If an asset is transferred under a contract, the CGT event happens when the contract is entered into.
Please note that:
A binding financial agreement may be a contract.
A binding agreement used by a separating couple may also be a contract
If there is no contract, the CGT event happens when the change of ownership of the asset occurs.
Transfers made because of a court order or arbitral award are not made under a contract.
Therefore, no CGT event happens until the asset is transferred under the order or award.

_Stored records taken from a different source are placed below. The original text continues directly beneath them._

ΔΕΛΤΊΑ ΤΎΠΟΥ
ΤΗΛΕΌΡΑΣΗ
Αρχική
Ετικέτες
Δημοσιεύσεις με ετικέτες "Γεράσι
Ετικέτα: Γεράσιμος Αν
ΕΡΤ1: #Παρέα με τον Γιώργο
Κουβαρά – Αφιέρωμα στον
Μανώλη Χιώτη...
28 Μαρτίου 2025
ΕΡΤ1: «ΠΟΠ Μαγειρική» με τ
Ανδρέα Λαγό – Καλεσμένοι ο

Consequences of rollover applying or not applying
If the rollover applies
If the marriage or relationship breakdown rollover applies, then:
if you transfer an asset you disregard any capital gain or loss you make from the capital gains tax (CGT) event
if an asset (including a share of a jointly owned asset) is transferred to you, and the transferor acquired the asset on or after 20 September 1985, you're taken to have acquired the asset (or share of the asset), and the transferor's cost base for the asset, at the time it was transferred from your spouse (or a company or trustee).
If the asset transferred to you was acquired by the transferor before 20 September 1985, you're also taken to have acquired the asset before that date. This means it's a pre-CGT asset and you disregard any capital gain or loss you make when you later dispose of the asset.
However, if you make a major capital improvement to such an asset on or after 20 September 1985, you may be subject to CGT when you later dispose of it. This is explained here
If the rollover doesn’t apply
The rollover doesn't apply if you and your spouse divide your property under a private or informal agreement (that is, not one of the court orders, formal agreements or awards).
In this case:
if you transfer an asset, you must take into account any capital gain or loss you make when completing your tax return for that year
if an asset is transferred to you, you're taken to have acquired it at the time of transfer.
Special rules may apply if the amount paid by one spouse for property owned by the other is greater or less than the market value of the property and they are not dealing at arm's length.
ATO Example: Not dealing at arm's length
“Laurie and Jennie separated after living in a relationship for four years. To avoid legal costs, they decide to divide their assets without involving solicitors.
During their relationship they occupied a townhouse owned by Laurie. As part of their informal arrangement, they decided Laurie would keep it.
They also agreed that Laurie would transfer his half share of their rental property to Jennie in return for $6,000. Under the arrangement, Jennie would also become liable for the whole of the mortgage after the date of transfer.
Little or no bargaining took place between Laurie and Jennie and no other assets were transferred.
Jennie is taken to have paid the market value of Laurie’s share of the rental property. (The $6,000 she actually paid and the mortgage liability she assumed from Laurie are ignored.)
This is because:
CGT rollover does not apply (as the transfer did not happen because of a court order or a relevant agreement or award)
Jennie and Laurie did not deal with each other at arm’s length in connection with the transfer.
Laurie is taken to have received the market value of his share of the rental property at the time it was transferred to Jennie.
This means, in working out his net capital gain for the year he transferred the property to Jennie, he takes into account a capital gain or loss based on the market value of his half share at that time”
Disclaimer: Please be aware that all information was obtained from Australian Taxation Office and the applicable income tax laws. The information is an example only of the taxation treatment of assets in the case of a relationship breakdown. This information does not include any legal advice.